Courtney Kruger

Personal information
- Full name: Courtney Keith Kruger
- Born: 18 February 1988 (age 38) South Africa
- Batting: Right-handed
- Role: Batsman

International information
- National side: Hong Kong;
- ODI debut: 24 June 2008 v Pakistan
- Last ODI: 25 June 2008 v India

Career statistics
| Competition | ODI | LA | T20 |
| Matches | 2 | 9 | 9 |
| Runs scored | 3 | 44 | 36 |
| Batting average | 1.50 | 4.88 | 6.00 |
| 100s/50s | 0/0 | 0/0 | 0/0 |
| Top score | 3 | 18 | 20 |
| Catches/stumpings | 0/– | 2/– | 0/– |
- Source: CricketArchive, 01 February 2014

= Courtney Kruger =

South African-born batsman (born 1988)

Courtney Keith Kruger (born 18 February 1988) is a South African-born batsman who has played two One Day Internationals for Hong Kong.

Kruger made his One Day International debut in the 2008 Asia Cup, playing in Hong Kong's games against Pakistan and India, but scored just 0 and 3.

==Cricket career==
Courtney Kruger made his Hong Kong debut in 2004, aged sixteen, after finding moderate success in the ACC Fast Track Tournament, playing only one of Hong Kong's matches as they finished second behind the United Arab Emirates. He had to wait almost two years for his next cap, which came to him in the 2006 Trophy, where he played in all of Hong Kong's matches in their run to the final, earning Hong Kong their second Asia Cup appearance. Kruger himself had little impact with the team but he was being talked about as a leadership prospect already.

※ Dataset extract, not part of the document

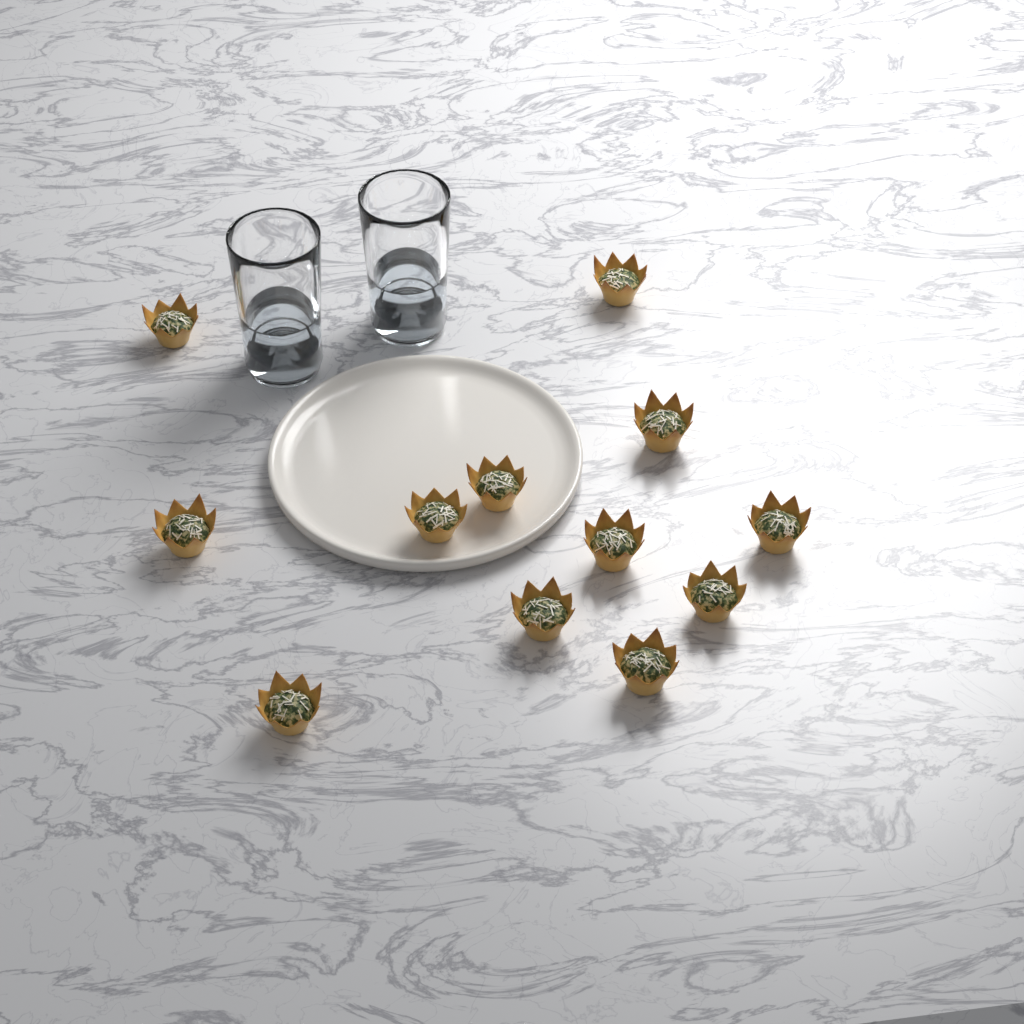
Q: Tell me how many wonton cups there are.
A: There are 12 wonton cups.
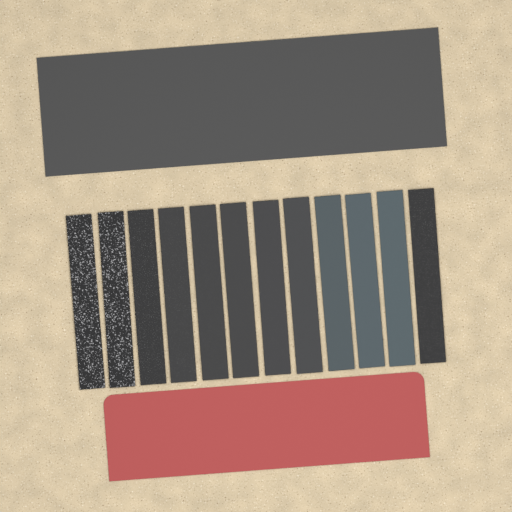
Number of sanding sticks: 12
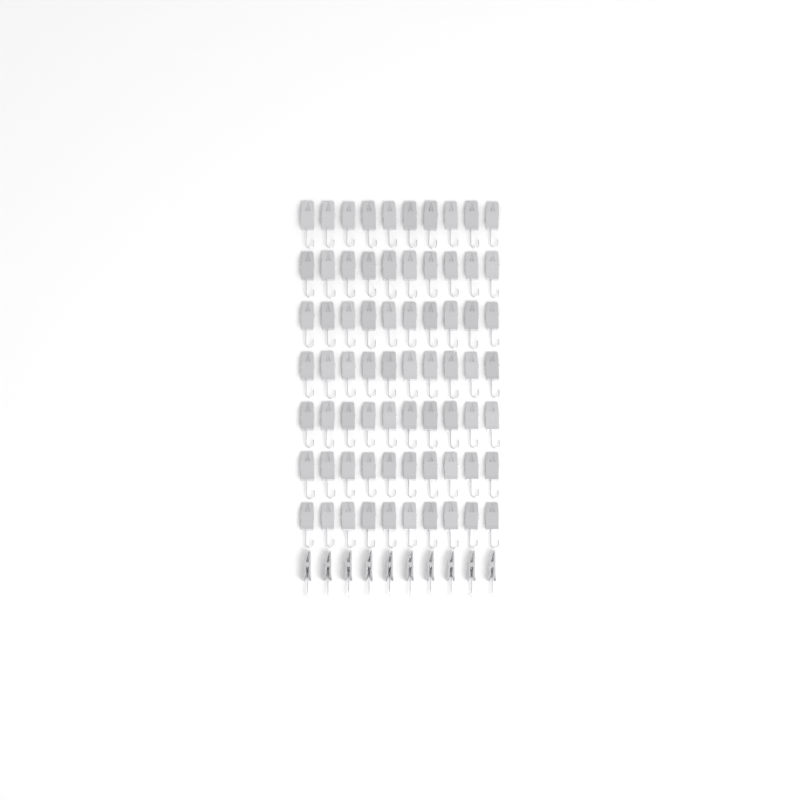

His World Cricket League debut came in the 2007 Division Three tournament in the north of Australia. He scored his first, and so far only, international half-century against Italy in Darwin, anchoring his team's winning total of 195. In the next edition of Division Three, 2011, Kruger began to realise his potential with a brace of 40s against Oman and Denmark in victories that contributed to their promotion to Division Two, which carried List A status.

In his Hong Kong career, Kruger has represented his country in 54 internationals, as well as seven non-internationals against historic English club sides, and the Sri Lanka colts. He has a total of 466 international runs, with a highest score of 50 against Italy in 2007.

As well as full internationals, Kruger was also a regular in the Hong Kong Under-17 and Under-19 teams. He made his Under-19 debut before representing the Under-17s and was only fifteen years of age at the time. He was a part of the same group of players that contained Hong Kong mainstays Irfan Ahmed, Nadeem Ahmed and Jamie Atkinson, a golden generation of Hong Kong home-grown talent.

==Illness==
In November 2007, Kruger was travelling home from representing Hong Kong at the ACC Twenty20 when he complained of debilitating headaches. When he returned to Hong Kong, doctors discovered an abscess in his brain. To relieve the pressure, half of Kruger's skull had to be removed for three months; he was bedridden for six. He recovered to make his ODI debut against Pakistan in June 2008.